Мы направились в сторону его дома. Как я и предполагал, это оказалось нелегким делом. Нас дважды останавливали патрули, расспрашивали, недоверчиво проверяли документы. Впрочем, какие там документы! Красноармейские книжки и комсомольские билеты. Патрули состояли из бывалых солдат. Они безошибочно отличали растерянных беглецов от тех, кто воевал и чувствовал себя уверенно. Выслушав рассказ Сани Тупикова о родителях и сестренках, пропускали.
Третий патруль, который возглавлял лейтенант НКВД, закусил удила и обезоружил нас.
— У тебя откуда пистолет? — допытывался энкавэдэшник.
— Исполняю обязанности командира взвода, а ТТ забрал у погибшего младшего лейтенанта.
— И много навоевали?
— Много не много, а фрицам продвигаться не даем. Весь овраг трупами завален.

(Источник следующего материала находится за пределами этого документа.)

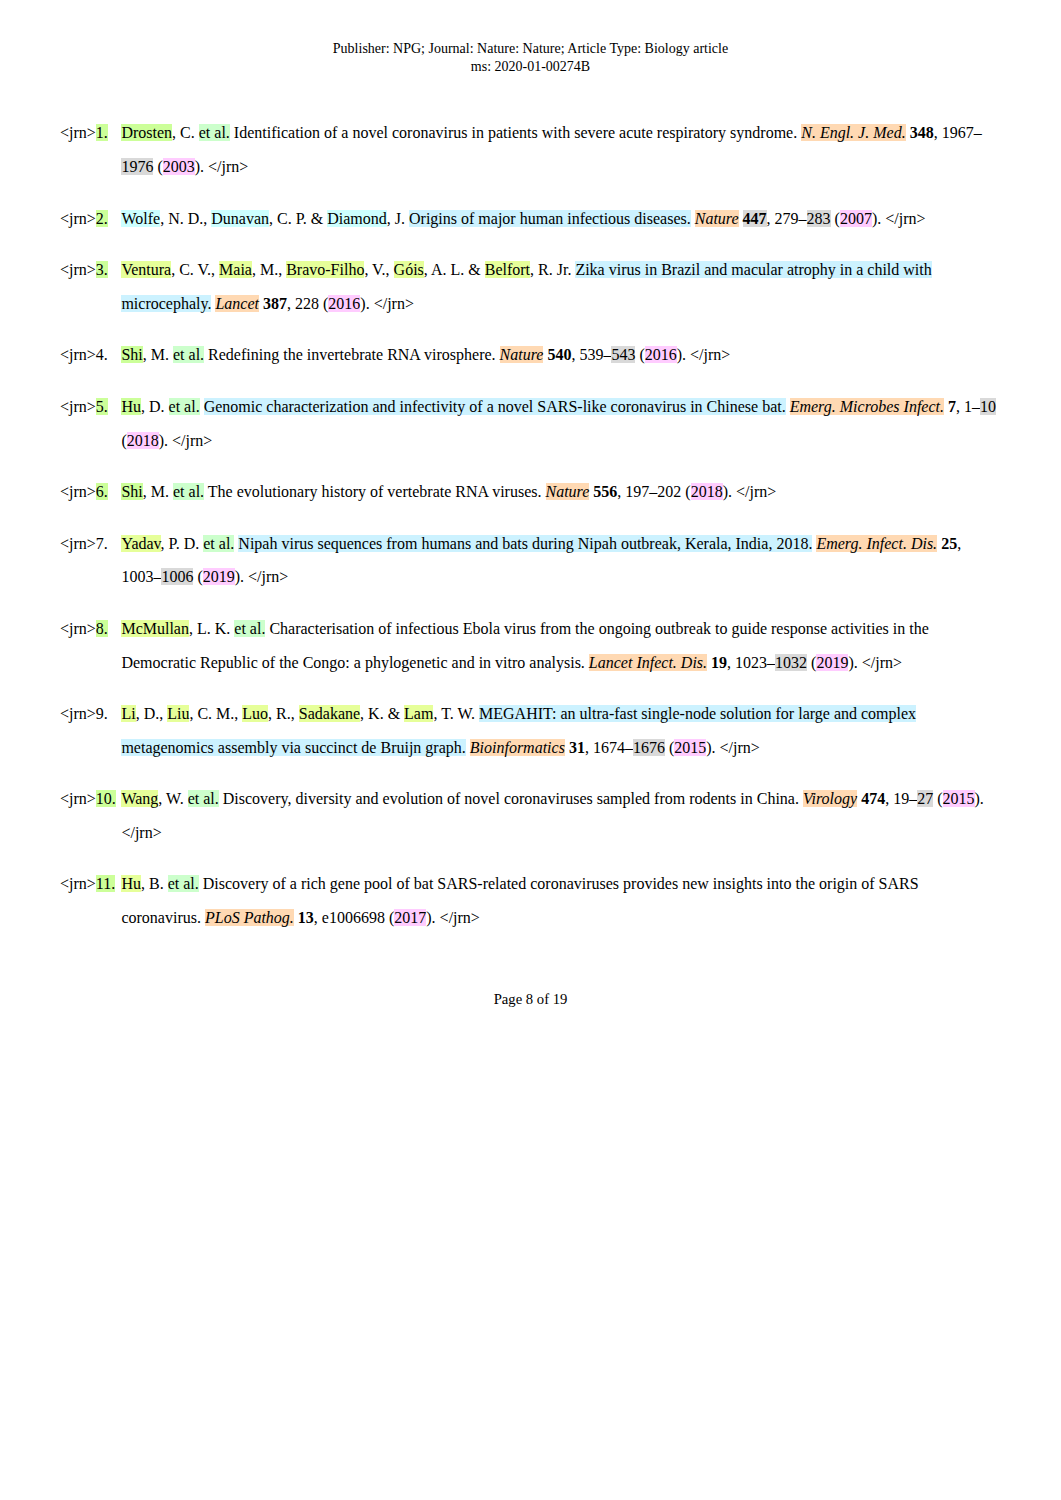Publisher: NPG; Journal: Nature: Nature; Article Type: Biology article
ms: 2020-01-00274B
<jrn>1. Drosten, C. et al. Identification of a novel coronavirus in patients with severe acute respiratory syndrome. N. Engl. J. Med. 348, 1967–1976 (2003). </jrn>
<jrn>2. Wolfe, N. D., Dunavan, C. P. & Diamond, J. Origins of major human infectious diseases. Nature 447, 279–283 (2007). </jrn>
<jrn>3. Ventura, C. V., Maia, M., Bravo-Filho, V., Góis, A. L. & Belfort, R. Jr. Zika virus in Brazil and macular atrophy in a child with microcephaly. Lancet 387, 228 (2016). </jrn>
<jrn>4. Shi, M. et al. Redefining the invertebrate RNA virosphere. Nature 540, 539–543 (2016). </jrn>
<jrn>5. Hu, D. et al. Genomic characterization and infectivity of a novel SARS-like coronavirus in Chinese bat. Emerg. Microbes Infect. 7, 1–10 (2018). </jrn>
<jrn>6. Shi, M. et al. The evolutionary history of vertebrate RNA viruses. Nature 556, 197–202 (2018). </jrn>
<jrn>7. Yadav, P. D. et al. Nipah virus sequences from humans and bats during Nipah outbreak, Kerala, India, 2018. Emerg. Infect. Dis. 25, 1003–1006 (2019). </jrn>
<jrn>8. McMullan, L. K. et al. Characterisation of infectious Ebola virus from the ongoing outbreak to guide response activities in the Democratic Republic of the Congo: a phylogenetic and in vitro analysis. Lancet Infect. Dis. 19, 1023–1032 (2019). </jrn>
<jrn>9. Li, D., Liu, C. M., Luo, R., Sadakane, K. & Lam, T. W. MEGAHIT: an ultra-fast single-node solution for large and complex metagenomics assembly via succinct de Bruijn graph. Bioinformatics 31, 1674–1676 (2015). </jrn>
<jrn>10. Wang, W. et al. Discovery, diversity and evolution of novel coronaviruses sampled from rodents in China. Virology 474, 19–27 (2015). </jrn>
<jrn>11. Hu, B. et al. Discovery of a rich gene pool of bat SARS-related coronaviruses provides new insights into the origin of SARS coronavirus. PLoS Pathog. 13, e1006698 (2017). </jrn>
Page 8 of 19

— Немецкими, что ли? — недоверчиво интересовался лейтенант.
— Своих мы похоронили.
Я рассказал о последних боях. Никто не перебивал, так как работы у патруля было мало. Лейтенант рассеянно слушал, затем спросил:
— Складно врешь. Если такая обстановка, как тебя отпустили?
— Сбежит мальчишка. Двадцать третьего августа на его глазах улицу бомбили, и вот он уже месяц о родных никаких известий нет.
Саня вдруг расплакался.
— Чего нюни распустил? Где твой дом?
— Вон, через улицу, сто шагов отсюда.
Не знаю, какие чувства проснулись у безжалостного лейтенанта, который имел полное право расстрелять нас здесь же. Скорее всего, он разбирался в людях и послал с нами одного из патрульных.